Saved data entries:

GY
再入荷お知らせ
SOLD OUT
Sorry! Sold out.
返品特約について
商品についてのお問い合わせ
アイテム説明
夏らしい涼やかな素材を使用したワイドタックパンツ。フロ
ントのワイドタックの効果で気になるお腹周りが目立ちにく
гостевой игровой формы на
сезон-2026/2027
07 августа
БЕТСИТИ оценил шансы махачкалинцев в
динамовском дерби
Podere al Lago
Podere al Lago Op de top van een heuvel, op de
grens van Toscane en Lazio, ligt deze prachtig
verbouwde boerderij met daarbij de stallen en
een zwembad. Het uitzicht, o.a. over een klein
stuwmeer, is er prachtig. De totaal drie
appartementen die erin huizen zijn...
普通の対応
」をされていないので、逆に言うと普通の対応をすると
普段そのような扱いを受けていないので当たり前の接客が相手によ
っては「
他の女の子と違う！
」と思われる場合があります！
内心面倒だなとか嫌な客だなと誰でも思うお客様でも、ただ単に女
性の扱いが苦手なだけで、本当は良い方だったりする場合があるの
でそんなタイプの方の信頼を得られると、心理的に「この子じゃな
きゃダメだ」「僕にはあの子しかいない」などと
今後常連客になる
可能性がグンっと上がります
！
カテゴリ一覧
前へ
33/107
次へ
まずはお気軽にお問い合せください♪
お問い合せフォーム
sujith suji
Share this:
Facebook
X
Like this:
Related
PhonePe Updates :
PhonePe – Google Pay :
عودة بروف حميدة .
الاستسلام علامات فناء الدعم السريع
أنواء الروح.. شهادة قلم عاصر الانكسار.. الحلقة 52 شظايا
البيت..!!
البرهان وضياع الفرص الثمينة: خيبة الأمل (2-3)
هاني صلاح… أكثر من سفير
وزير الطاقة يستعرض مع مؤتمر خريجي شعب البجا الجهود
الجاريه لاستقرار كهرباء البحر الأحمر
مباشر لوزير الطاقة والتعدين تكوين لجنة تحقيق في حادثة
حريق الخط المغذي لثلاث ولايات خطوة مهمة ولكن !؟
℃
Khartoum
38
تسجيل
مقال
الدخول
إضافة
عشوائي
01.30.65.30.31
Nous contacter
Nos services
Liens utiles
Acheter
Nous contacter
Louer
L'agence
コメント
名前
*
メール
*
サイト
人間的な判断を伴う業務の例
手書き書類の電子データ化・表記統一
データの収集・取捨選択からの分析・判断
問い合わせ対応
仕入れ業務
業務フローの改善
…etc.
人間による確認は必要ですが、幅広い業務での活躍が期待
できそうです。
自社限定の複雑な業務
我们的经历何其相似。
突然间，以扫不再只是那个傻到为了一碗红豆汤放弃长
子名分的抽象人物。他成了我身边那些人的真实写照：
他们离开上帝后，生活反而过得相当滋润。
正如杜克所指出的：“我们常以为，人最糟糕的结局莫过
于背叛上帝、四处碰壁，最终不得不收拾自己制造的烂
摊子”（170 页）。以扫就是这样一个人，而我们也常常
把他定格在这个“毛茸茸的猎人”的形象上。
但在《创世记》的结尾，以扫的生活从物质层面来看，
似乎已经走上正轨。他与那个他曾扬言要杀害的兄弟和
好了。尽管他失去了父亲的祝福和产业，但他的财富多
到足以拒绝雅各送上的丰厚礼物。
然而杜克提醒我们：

▶ Task directions:
Copy out the data in full, exactly.

▶ Solution:
GY
再入荷お知らせ
SOLD OUT
Sorry! Sold out.
返品特約について
商品についてのお問い合わせ
アイテム説明
夏らしい涼やかな素材を使用したワイドタックパンツ。フロ
ントのワイドタックの効果で気になるお腹周りが目立ちにく
гостевой игровой формы на
сезон-2026/2027
07 августа
БЕТСИТИ оценил шансы махачкалинцев в
динамовском дерби
Podere al Lago
Podere al Lago Op de top van een heuvel, op de
grens van Toscane en Lazio, ligt deze prachtig
verbouwde boerderij met daarbij de stallen en
een zwembad. Het uitzicht, o.a. over een klein
stuwmeer, is er prachtig. De totaal drie
appartementen die erin huizen zijn...
普通の対応
」をされていないので、逆に言うと普通の対応をすると
普段そのような扱いを受けていないので当たり前の接客が相手によ
っては「
他の女の子と違う！
」と思われる場合があります！
内心面倒だなとか嫌な客だなと誰でも思うお客様でも、ただ単に女
性の扱いが苦手なだけで、本当は良い方だったりする場合があるの
でそんなタイプの方の信頼を得られると、心理的に「この子じゃな
きゃダメだ」「僕にはあの子しかいない」などと
今後常連客になる
可能性がグンっと上がります
！
カテゴリ一覧
前へ
33/107
次へ
まずはお気軽にお問い合せください♪
お問い合せフォーム
sujith suji
Share this:
Facebook
X
Like this:
Related
PhonePe Updates :
PhonePe – Google Pay :
عودة بروف حميدة .
الاستسلام علامات فناء الدعم السريع
أنواء الروح.. شهادة قلم عاصر الانكسار.. الحلقة 52 شظايا
البيت..!!
البرهان وضياع الفرص الثمينة: خيبة الأمل (2-3)
هاني صلاح… أكثر من سفير
وزير الطاقة يستعرض مع مؤتمر خريجي شعب البجا الجهود
الجاريه لاستقرار كهرباء البحر الأحمر
مباشر لوزير الطاقة والتعدين تكوين لجنة تحقيق في حادثة
حريق الخط المغذي لثلاث ولايات خطوة مهمة ولكن !؟
℃
Khartoum
38
تسجيل
مقال
الدخول
إضافة
عشوائي
01.30.65.30.31
Nous contacter
Nos services
Liens utiles
Acheter
Nous contacter
Louer
L'agence
コメント
名前
*
メール
*
サイト
人間的な判断を伴う業務の例
手書き書類の電子データ化・表記統一
データの収集・取捨選択からの分析・判断
問い合わせ対応
仕入れ業務
業務フローの改善
…etc.
人間による確認は必要ですが、幅広い業務での活躍が期待
できそうです。
自社限定の複雑な業務
我们的经历何其相似。
突然间，以扫不再只是那个傻到为了一碗红豆汤放弃长
子名分的抽象人物。他成了我身边那些人的真实写照：
他们离开上帝后，生活反而过得相当滋润。
正如杜克所指出的：“我们常以为，人最糟糕的结局莫过
于背叛上帝、四处碰壁，最终不得不收拾自己制造的烂
摊子”（170 页）。以扫就是这样一个人，而我们也常常
把他定格在这个“毛茸茸的猎人”的形象上。
但在《创世记》的结尾，以扫的生活从物质层面来看，
似乎已经走上正轨。他与那个他曾扬言要杀害的兄弟和
好了。尽管他失去了父亲的祝福和产业，但他的财富多
到足以拒绝雅各送上的丰厚礼物。
然而杜克提醒我们：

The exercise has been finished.